Question:
I would like to know how best to return the most frequent occurrences of substrings in a string containing text. Example:
$texto = "Hoje nós vamos falar de PHP. PHP é uma linguagem criada no ano de ...";
E o output:
array(
"PHP" => 2
"de" => 2
//...
);
The idea is to return an array
with the most used words in a given string .
I'm currently using the substr_count()
function, but the problem is that it only works if you already pass a word to be checked, meaning I would need to know the words of the text to check one by one.
Is there any other way to do this?
Answer:
Try it like this:
print_r(array_count_values(str_word_count($texto, 1, "óé")));
Result:
Array (
[Hoje] => 1
[nós] => 1
[vamos] => 1
[falar] => 1
[de] => 2
[PHP] => 2
[uma] => 1
[linguagem] => 1
[criada] => 1
[no] => 1
[é] => 1
[ano] => 1
)
To understand how array_count_values
works see the php manual .
Edition
A smarter solution (independent of language)
With the previous solution it is necessary to specify the entire utf-8 special character set (just as was done with the ó
and é
).
A more complicated solution follows, however, that eliminates the special character set problem.

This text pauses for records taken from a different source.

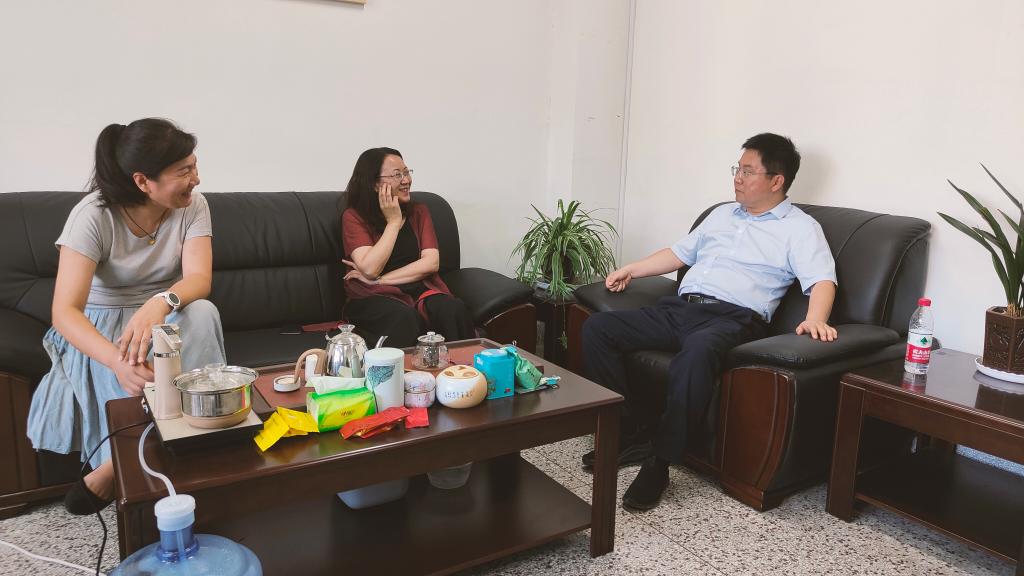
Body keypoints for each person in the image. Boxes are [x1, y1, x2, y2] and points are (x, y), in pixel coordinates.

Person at [581, 133, 838, 511]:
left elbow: (822, 280)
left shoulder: (799, 228)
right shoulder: (722, 214)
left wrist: (815, 319)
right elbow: (678, 254)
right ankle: (629, 432)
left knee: (696, 355)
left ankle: (660, 462)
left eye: (747, 171)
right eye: (737, 169)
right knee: (599, 328)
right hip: (681, 309)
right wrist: (632, 269)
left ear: (776, 181)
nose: (737, 178)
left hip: (733, 319)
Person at [26, 118, 226, 515]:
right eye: (183, 171)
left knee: (203, 312)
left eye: (194, 166)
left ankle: (121, 464)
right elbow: (64, 311)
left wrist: (160, 302)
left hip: (165, 313)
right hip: (103, 324)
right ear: (142, 181)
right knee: (135, 371)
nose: (196, 179)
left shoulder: (193, 205)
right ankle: (139, 462)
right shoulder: (92, 216)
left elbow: (199, 280)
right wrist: (117, 361)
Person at [341, 147, 474, 348]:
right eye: (397, 175)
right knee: (405, 319)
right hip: (372, 296)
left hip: (417, 289)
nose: (406, 180)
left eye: (406, 172)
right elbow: (370, 268)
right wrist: (393, 222)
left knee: (453, 309)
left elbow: (431, 263)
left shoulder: (419, 212)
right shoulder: (354, 217)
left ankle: (463, 367)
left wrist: (380, 280)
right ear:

$text = str_replace(".","", "Hoje nós vamos falar de PHP. PHP é uma linguagem criada no ano de ...");
$namePattern = '/[\s,:?!]+/u';
$wordsArray = preg_split($namePattern, $text, -1, PREG_SPLIT_NO_EMPTY);
$wordsArray2 = array_count_values($wordsArray);
print_r($wordsArray2);
In this solution I use regular expressions to break the words and then I use the array_count_values
to count the words. The result is:
Array
(
[Hoje] => 1
[nós] => 1
[vamos] => 1
[falar] => 1
[de] => 2
[PHP] => 2
[é] => 1
[uma] => 1
[linguagem] => 1
[criada] => 1
[no] => 1
[ano] => 1
)
This solution also meets the need, however, the dots must be eliminated before splitting the words, otherwise words will appear in the result with .
and words without the .
.For example:
...
[PHP.] => 1
[PHP] => 1
...
Counting words is never that simple a task. It is necessary to know well the string
that you want to count the words before applying a definitive solution.